- [Record list]:
►

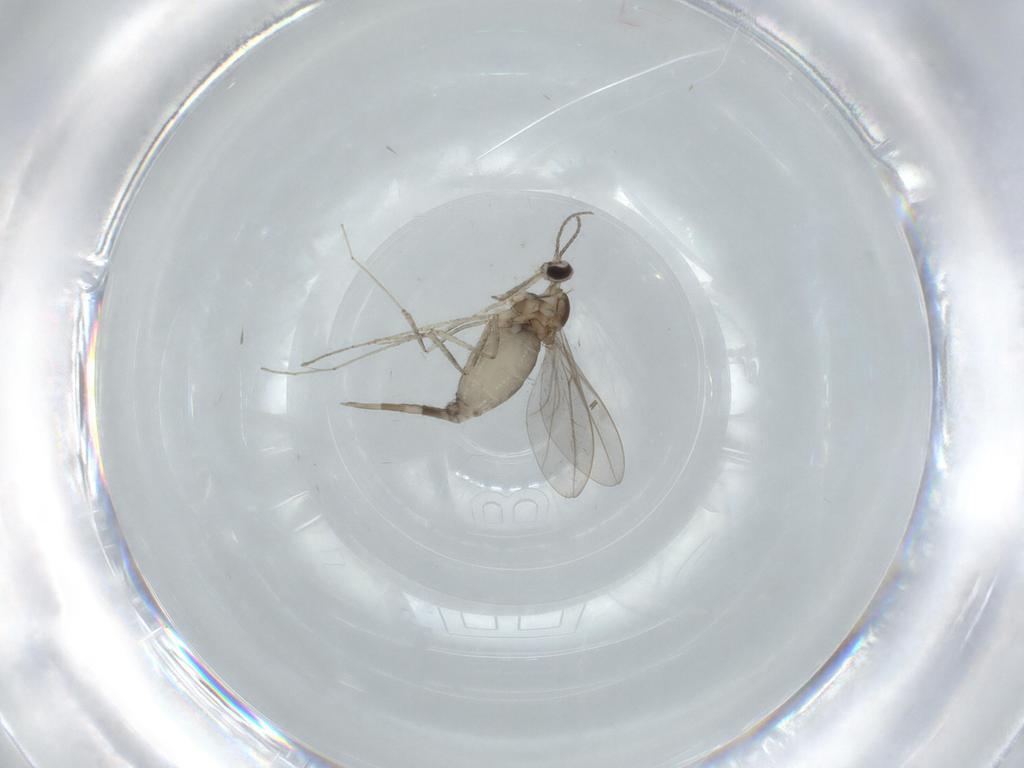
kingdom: Animalia
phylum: Arthropoda
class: Insecta
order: Diptera
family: Cecidomyiidae
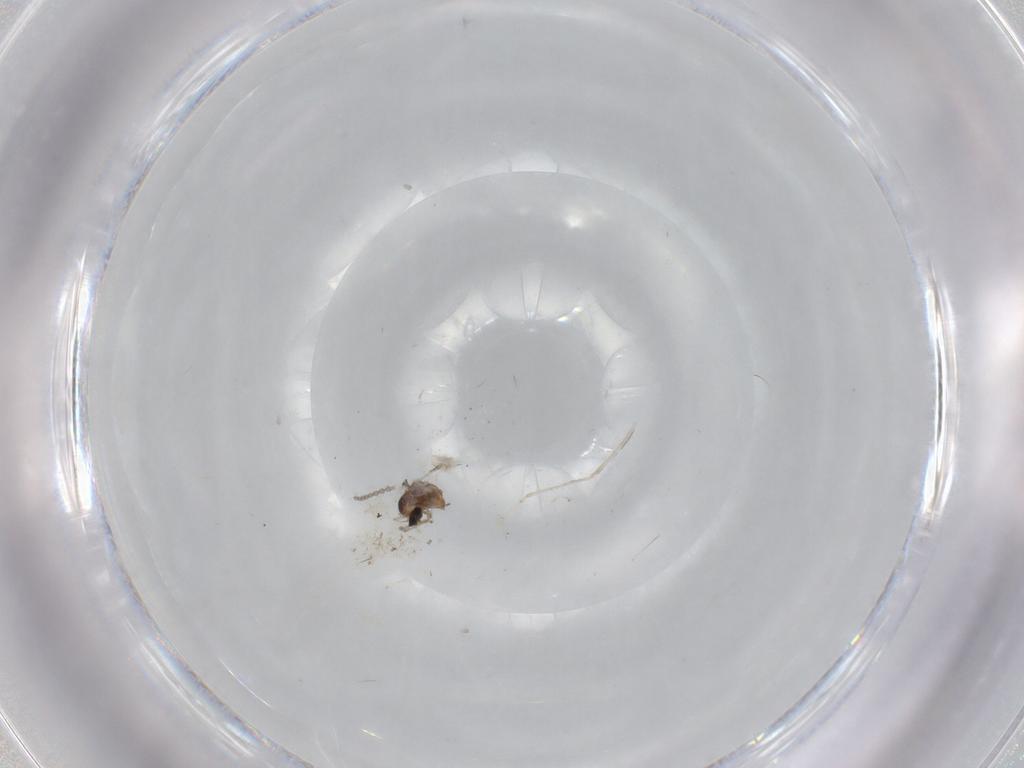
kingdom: Animalia
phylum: Arthropoda
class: Insecta
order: Diptera
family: Cecidomyiidae
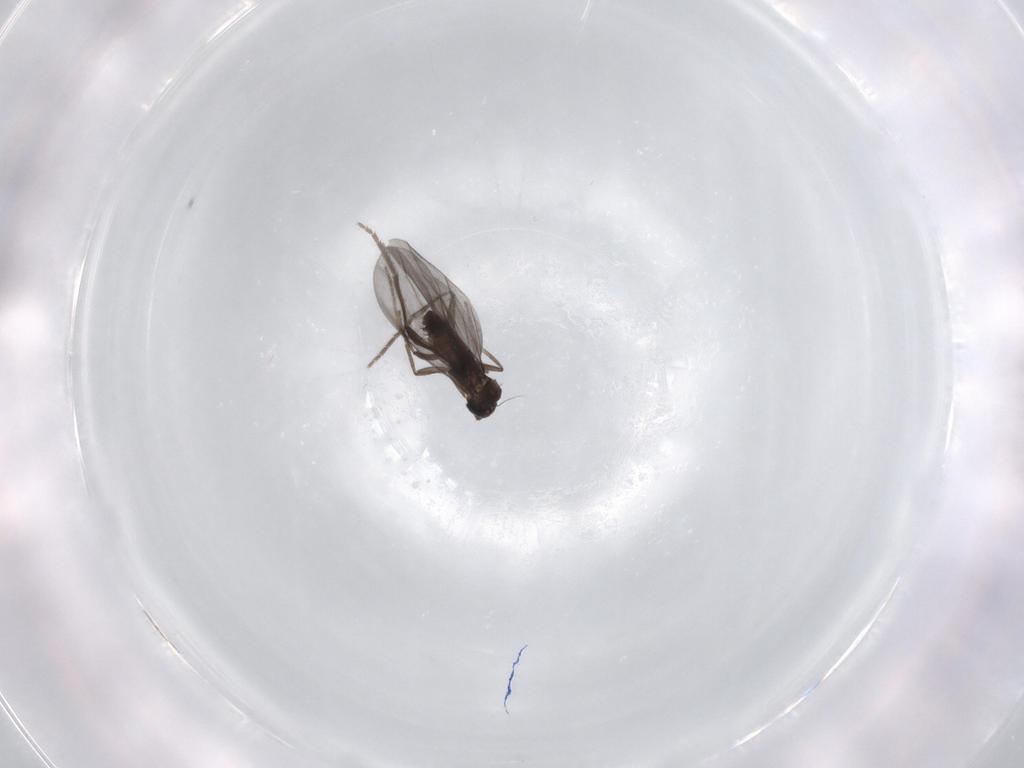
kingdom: Animalia
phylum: Arthropoda
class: Insecta
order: Diptera
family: Phoridae
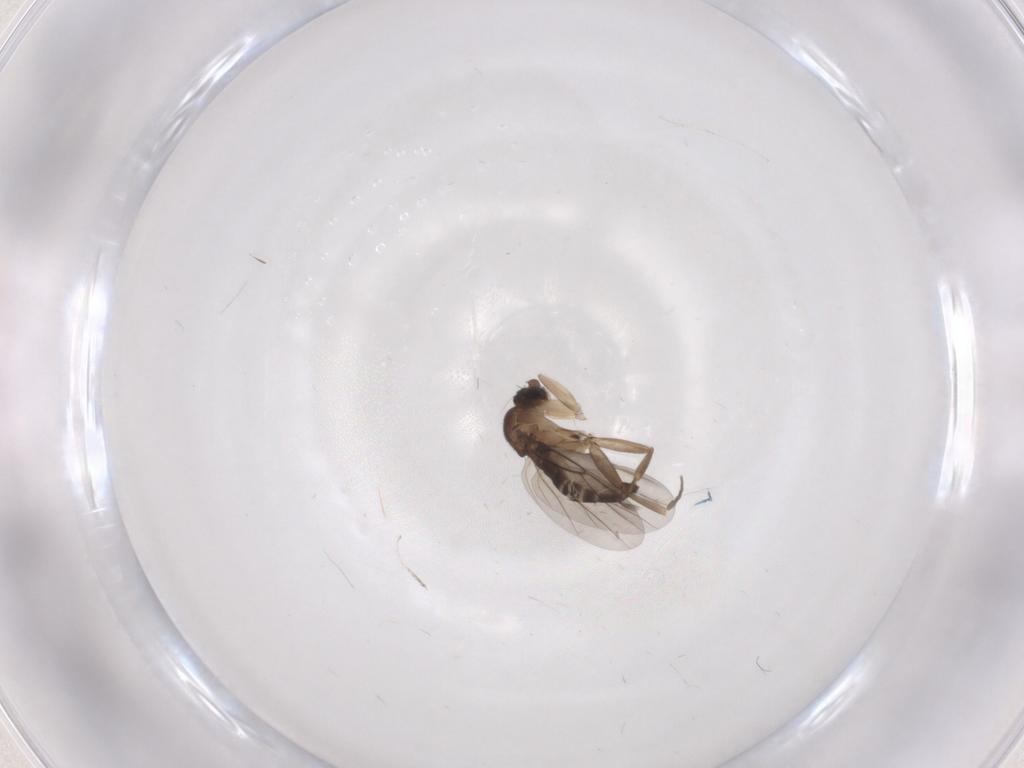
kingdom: Animalia
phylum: Arthropoda
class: Insecta
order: Diptera
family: Phoridae
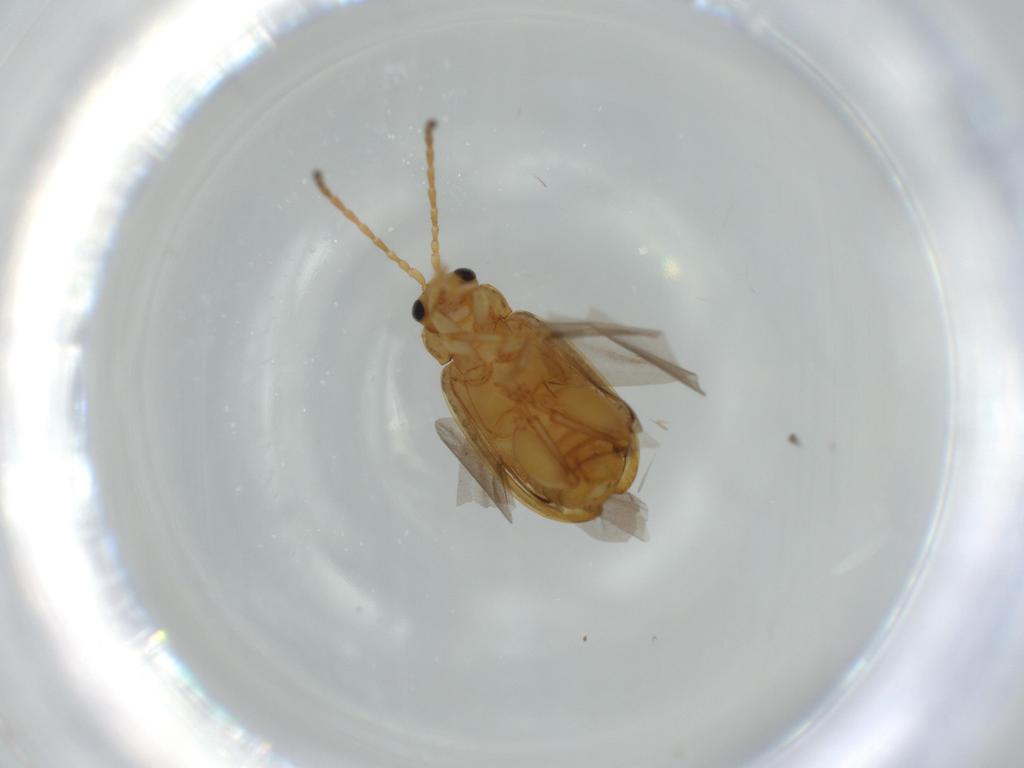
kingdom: Animalia
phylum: Arthropoda
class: Insecta
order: Coleoptera
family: Chrysomelidae
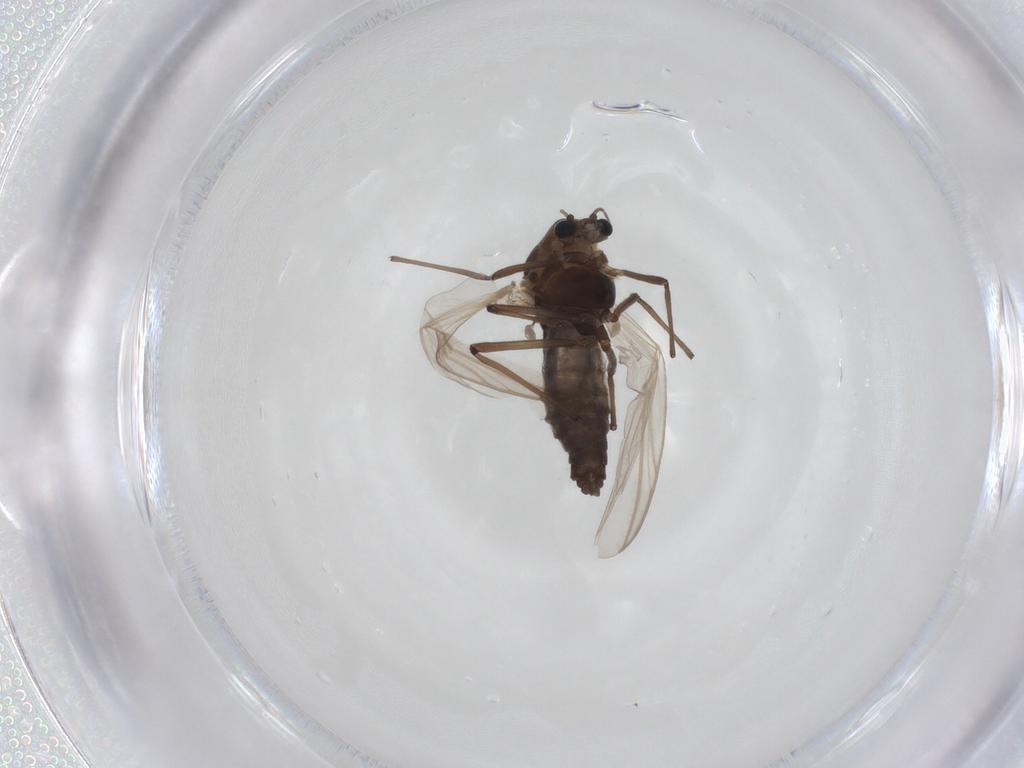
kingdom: Animalia
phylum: Arthropoda
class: Insecta
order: Diptera
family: Chironomidae
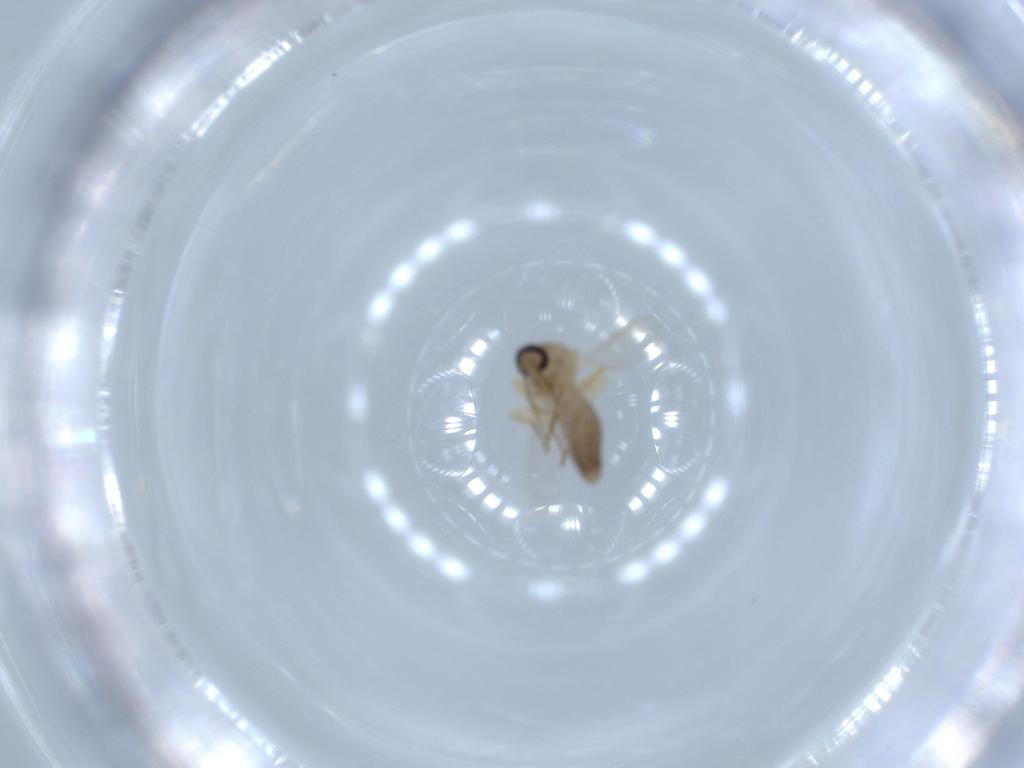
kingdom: Animalia
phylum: Arthropoda
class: Insecta
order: Diptera
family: Ceratopogonidae
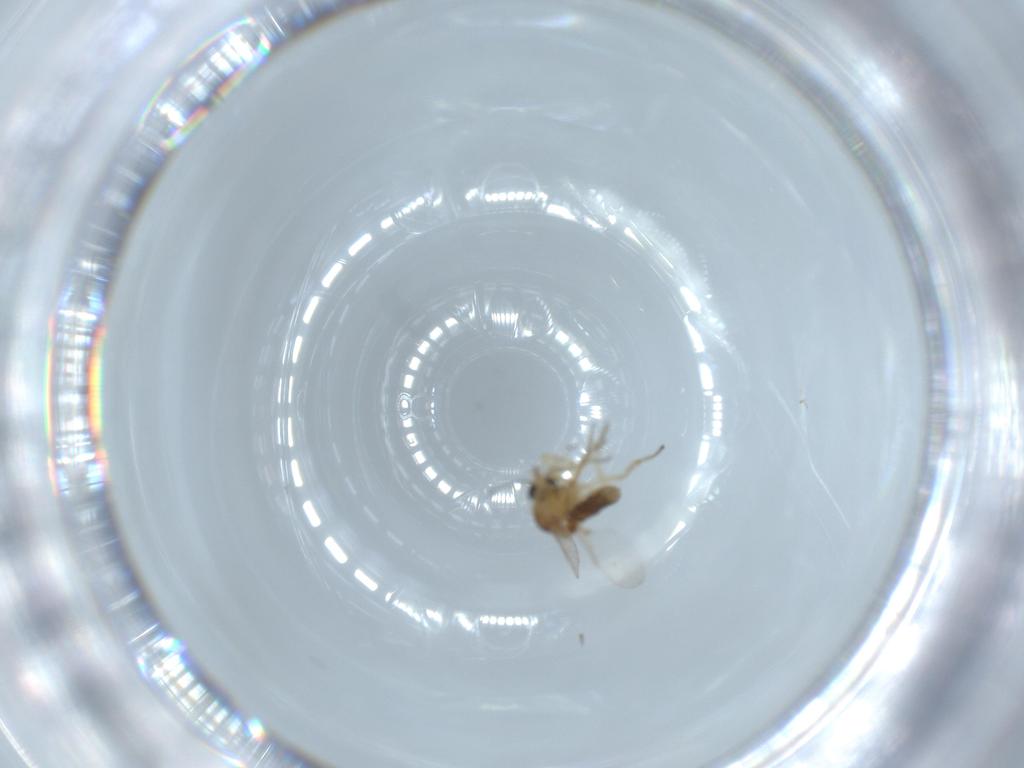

◄

- [Exercise task]:
Rewrite the stretch from the start of the rows through the line containing "family: Chironomidae", changing "order" to "rank" and keeping everything else the same. Leave the pictures out of your answer.

- [Completed exercise]:
kingdom: Animalia
phylum: Arthropoda
class: Insecta
rank: Diptera
family: Cecidomyiidae
kingdom: Animalia
phylum: Arthropoda
class: Insecta
rank: Diptera
family: Cecidomyiidae
kingdom: Animalia
phylum: Arthropoda
class: Insecta
rank: Diptera
family: Phoridae
kingdom: Animalia
phylum: Arthropoda
class: Insecta
rank: Diptera
family: Phoridae
kingdom: Animalia
phylum: Arthropoda
class: Insecta
rank: Coleoptera
family: Chrysomelidae
kingdom: Animalia
phylum: Arthropoda
class: Insecta
rank: Diptera
family: Chironomidae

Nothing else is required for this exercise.